Page 40 of Fiorenzo

“Do you know,” he ventured, knowing even as he dropt his gaze and fiddled with his empty coffee cup that he’d failed to sound casual enough to fool her, “which noble house’s crest has a dragon?”

The question twisted his already-aching entrails. What he ought to do was ask Enzo himself. But that would risk driving Enzo away. He only just glimpsed his face. How dare he presume to ask for his family name? And again, that assumed the crest on the silverware he brought to Fiore’s quarters belonged to his own house. Even if it weren’t stolen, it might have been pawned or seized in a bankruptcy settlement. Yet still it turned Fiore’s stomach to ask behind Enzo’s back.

Artemisia served him a blank look. “Many. The city was founded by a dragon. All who wish to conjure the illusion of antiquity have woven it into their heraldry.”

This was not so helpful an answer as Fiore might have wished. He tried again. “Any who favor a black dragon?”

“Sable,” she corrected him. “And again—several.”
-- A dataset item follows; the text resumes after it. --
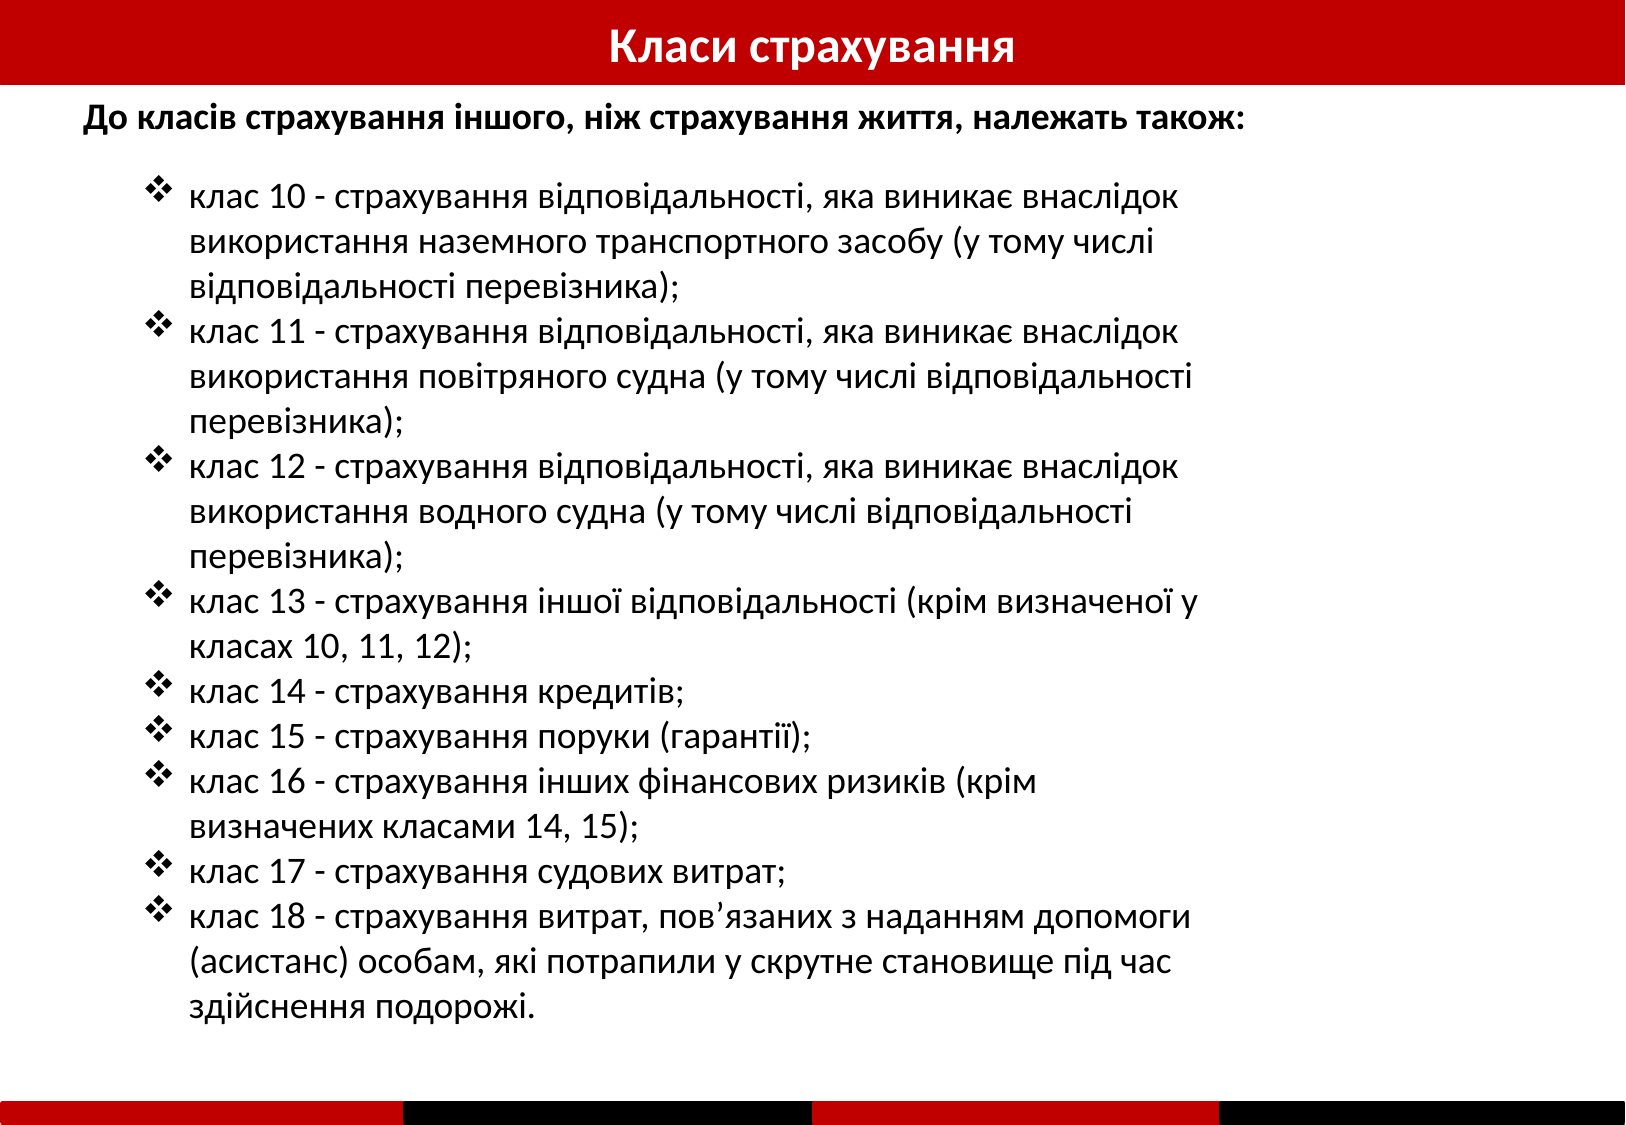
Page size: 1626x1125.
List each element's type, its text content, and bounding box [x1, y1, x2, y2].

Fiore sipped his second cup of coffee.

Artemisia studied him all the while. At length, she continued. “The number of young gentlemen belonging to aristocratic houses and bearing dueling scars as you describe is narrowed further if their family crest includes a sable dragon. But it does not yet dwindle to one.”

Fiore supposed that’d been rather too much to hope for.

~

CHAPTER TEN

“It’s refreshing, isn’t it?” Giovanna asked. She rode beside Enzo in the hunt, both of them having ventured a little off the beaten track together whilst keeping the rest of the party—hounds, horses, and hunters alike, including Giovanna’s husband and her personal retinue numbering a full score—within sight between the trees. “Getting out into the wilderness and away from the city.”

In any other year, Enzo might have easily agreed with his sister. The vernal hunt in Diana’s honor was perhaps his favorite of the ancient rites his family enacted. They rode through the darkest hollows of the forest surrounding the mountainside estate on the trail of the mightiest stag the season had to offer. He sat astride his favorite steed, Fabio, and his faithful Vittorio trotted along beside him. To say nothing of the human company, which included the sister who remained fond of him rather than furious.

This year, however, he’d found one particular charm in the city which the countryside lacked.

“It’s nice,” he told Giovanna, because it would be rude not to reply, and frankly she deserved better given all she’d put up with from him since he’d left university.

And it was nice, after all. He liked riding and missed it when he dwelled in the city. He liked the mountainous forest and all its greenery and creatures. Gazing upon it now, however, he saw only the inspirations for the capricci Fiore had admired in the painter’s studio. How he longed to return that capering faun to his natural habitat and show Fiore the breathtaking reality responsible for his fantasy.

But Giovanna wasn’t letting him off so easily today. With the same sweet smile as she ever cast upon him, she continued. “Will you be joining us at Bluecliffe for the summer? Or will you linger here?”

By here, she meant Wolf’s Head—the family’s ancestral hunting lodge from whence the ritual hunt always commenced. The implication that she and by extension Lucrezia might permit him to remain and live alone for a few weeks or perhaps even months boded well. Some of their trust in him had returned at last.

And yet, to linger at Wolf’s Head was not his desire. Gods willing, their trust might extend a little further.

Enzo drew in a steadying breath and replied, “I thought I might remain in the city.”

A marked pause ensued. Enzo didn’t dare look to Giovanna to see how she took his suggestion. He kept his eyes on the path ahead, the silence broken only by their horses’ hooves thudding steadily through the undergrowth.

At length, she ventured, “For what purpose?”

She’d kept her voice light, indicating curiosity rather than suspicion. Enzo appreciated the difference.

Still, he couldn’t quite meet her gaze as he answered her. “I’ve made a friend.”

Another pause ensued. Giovanna doubtless waited for him to say more. He waited for her to ask again and won out.

“Is this,” Giovanna enquired, more teasing than accusatory, and even then hardly teasing, “the same ‘friend’ for whom you left me at the opera?”

“…Yes,” Enzo admitted. His glance met hers at last.

Giovanna didn’t appear in the least slighted. Instead, a gleam of intrigue lit her eyes. Enzo wasn’t sure if that was better or worse.

“And is this,” she continued, “the same ‘friend’ with whom you’ve spent the last month and a half?”

Now they trod upon dangerous territory. Carlotta reported to Lucrezia, not Giovanna. So Giovanna hadn’t heard the exact particulars of his liaisons from that quarter. But sharing Ca’ Scaevola with him as she did, she could hardly escape noticing his absence from the family halls, even with allowances for his solitary habits. The fortnight of missed fencing lessons, if nothing else, must have attracted her attention.

He knew not how she’d react to Fiore. She had a romantic streak, as evidenced by her passion for her husband. But while Antonio had worked as her mere steward before their marriage elevated him to the title of duke-consort, as a viscount he’d still ranked above any courtesan.